Your task:
Copy each line of the records below word for word, but leave the pictures out.

Data rows:
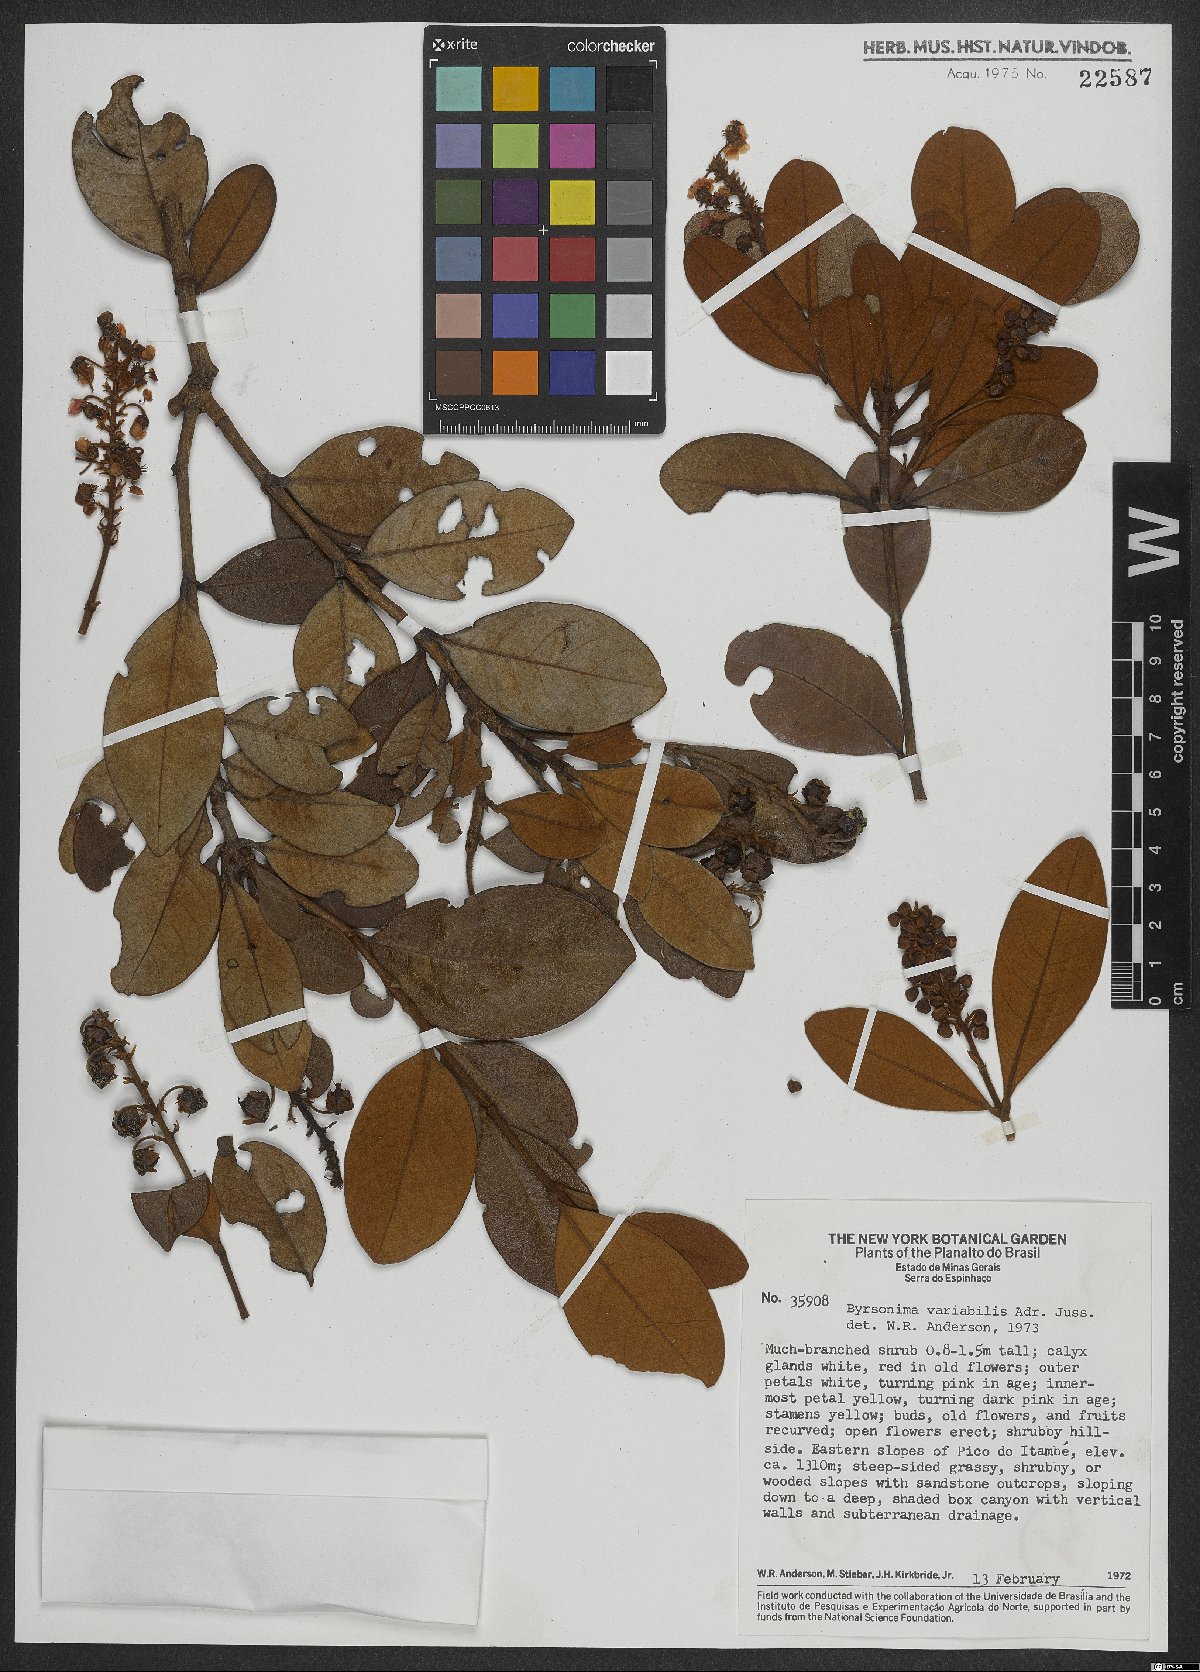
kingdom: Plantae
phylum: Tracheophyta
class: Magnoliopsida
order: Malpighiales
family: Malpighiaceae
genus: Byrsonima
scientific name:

Expected output:
kingdom: Plantae
phylum: Tracheophyta
class: Magnoliopsida
order: Malpighiales
family: Malpighiaceae
genus: Byrsonima
scientific name:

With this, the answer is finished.